The heroines of George Eliot’s books are more vividly and convincingly drawn than the heroes; the women are vastly superior to their lovers. She is realistic in characterisation. The dialogue in her books, the late as well as the early ones, is shot with touches and gleams, warm, rustic turns of speech half Biblical, half Shakespearean, yet wholly first hand and fragrant of the folk from whom she sprang” (Church). “Even at its brightest her humour is not exuberant. But within its limitations it is both individual and delightful. Intelligence gives it edge, good humour gives it glow; it sparkles over the comedy of rustic provincial life, a satire at once cool and mellow, incisive and genial” (David Cecil). She mingles pathos with humour.

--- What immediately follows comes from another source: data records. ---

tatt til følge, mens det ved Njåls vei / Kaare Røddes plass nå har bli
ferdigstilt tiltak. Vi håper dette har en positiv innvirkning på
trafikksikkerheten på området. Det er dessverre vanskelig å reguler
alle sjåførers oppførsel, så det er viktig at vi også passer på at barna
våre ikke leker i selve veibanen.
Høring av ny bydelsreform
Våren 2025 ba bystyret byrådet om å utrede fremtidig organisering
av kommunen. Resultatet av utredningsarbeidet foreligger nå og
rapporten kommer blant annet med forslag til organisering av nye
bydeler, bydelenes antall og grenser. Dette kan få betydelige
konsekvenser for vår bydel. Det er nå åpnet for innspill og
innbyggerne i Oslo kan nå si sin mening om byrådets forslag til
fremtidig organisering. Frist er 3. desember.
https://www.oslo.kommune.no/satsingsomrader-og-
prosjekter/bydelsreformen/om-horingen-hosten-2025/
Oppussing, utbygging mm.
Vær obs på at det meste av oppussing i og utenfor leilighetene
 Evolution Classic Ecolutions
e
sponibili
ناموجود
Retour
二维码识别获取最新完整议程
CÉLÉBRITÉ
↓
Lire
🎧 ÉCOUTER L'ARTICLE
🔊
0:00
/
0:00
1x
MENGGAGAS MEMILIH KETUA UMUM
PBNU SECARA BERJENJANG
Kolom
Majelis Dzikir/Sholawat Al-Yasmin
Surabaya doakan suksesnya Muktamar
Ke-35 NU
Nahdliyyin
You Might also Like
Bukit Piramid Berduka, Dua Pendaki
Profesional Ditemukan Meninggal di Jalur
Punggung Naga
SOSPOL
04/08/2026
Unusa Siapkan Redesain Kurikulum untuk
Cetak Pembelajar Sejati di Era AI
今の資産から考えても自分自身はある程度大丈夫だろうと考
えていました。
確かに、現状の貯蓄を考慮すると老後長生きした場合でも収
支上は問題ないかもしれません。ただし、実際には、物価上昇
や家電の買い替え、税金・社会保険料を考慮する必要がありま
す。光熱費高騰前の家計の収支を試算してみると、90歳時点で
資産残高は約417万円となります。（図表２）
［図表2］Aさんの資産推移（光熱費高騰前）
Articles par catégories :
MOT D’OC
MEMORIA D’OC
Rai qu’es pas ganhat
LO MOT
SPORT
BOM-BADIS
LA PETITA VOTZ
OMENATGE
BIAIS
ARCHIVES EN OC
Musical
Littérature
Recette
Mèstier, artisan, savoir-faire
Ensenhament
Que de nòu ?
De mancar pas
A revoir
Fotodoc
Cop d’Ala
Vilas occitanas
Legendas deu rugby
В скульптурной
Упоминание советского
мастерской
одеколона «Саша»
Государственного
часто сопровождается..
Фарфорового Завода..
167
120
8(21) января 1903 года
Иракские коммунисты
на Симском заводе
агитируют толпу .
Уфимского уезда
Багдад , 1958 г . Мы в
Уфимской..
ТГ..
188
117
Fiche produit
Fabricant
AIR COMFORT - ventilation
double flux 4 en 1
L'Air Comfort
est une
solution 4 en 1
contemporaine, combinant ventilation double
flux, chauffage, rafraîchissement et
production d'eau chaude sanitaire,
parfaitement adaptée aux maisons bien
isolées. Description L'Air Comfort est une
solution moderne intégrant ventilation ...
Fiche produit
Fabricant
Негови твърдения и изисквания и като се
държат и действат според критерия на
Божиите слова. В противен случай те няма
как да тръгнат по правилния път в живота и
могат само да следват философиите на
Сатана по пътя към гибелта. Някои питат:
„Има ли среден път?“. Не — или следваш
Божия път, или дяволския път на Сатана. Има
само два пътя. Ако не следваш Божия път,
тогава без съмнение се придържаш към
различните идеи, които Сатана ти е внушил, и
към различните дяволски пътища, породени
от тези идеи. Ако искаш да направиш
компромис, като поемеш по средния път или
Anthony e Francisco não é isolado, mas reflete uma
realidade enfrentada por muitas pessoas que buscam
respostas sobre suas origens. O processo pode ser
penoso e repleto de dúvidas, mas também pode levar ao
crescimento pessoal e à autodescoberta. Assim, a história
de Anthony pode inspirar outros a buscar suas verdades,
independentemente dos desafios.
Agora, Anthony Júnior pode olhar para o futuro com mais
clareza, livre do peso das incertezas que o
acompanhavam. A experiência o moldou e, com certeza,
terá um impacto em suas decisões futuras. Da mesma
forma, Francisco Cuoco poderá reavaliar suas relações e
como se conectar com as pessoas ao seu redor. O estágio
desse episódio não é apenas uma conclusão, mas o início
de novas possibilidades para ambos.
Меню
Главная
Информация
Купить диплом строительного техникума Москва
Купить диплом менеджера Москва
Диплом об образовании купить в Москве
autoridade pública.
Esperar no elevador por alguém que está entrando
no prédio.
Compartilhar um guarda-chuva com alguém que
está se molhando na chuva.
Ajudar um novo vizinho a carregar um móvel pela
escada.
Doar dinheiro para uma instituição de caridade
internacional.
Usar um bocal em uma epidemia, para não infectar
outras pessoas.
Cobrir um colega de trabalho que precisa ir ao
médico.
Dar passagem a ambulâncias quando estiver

Mrs. Elizabeth Gaskell (1810-1865): Mrs. Gaskell is one of those novelists who used the novel as an instrument of social reform. Her famous novels include Mary Barton, North and South, Cranford, Ruth, Wives and Daughters, and Sylvia’s Lovers. She was nothing of the passion and frustration of the Bronte sisters. Her sense of humour and deep sympathy, her deep social consciousness, her true observations and pictures of the Victorian society. Her zeal for social reform, etc. make her novels readable and valuable. Her later novels herald the coming of the psychological novel. Mrs. Gaskell, says W. L. Cross, “did not possess the clearness of vision, the equipment of knowledge, and the breadth or horizon required for completely satisfying the definition of the psychological novel. What she did in past was fully accomplished by George Eliot.”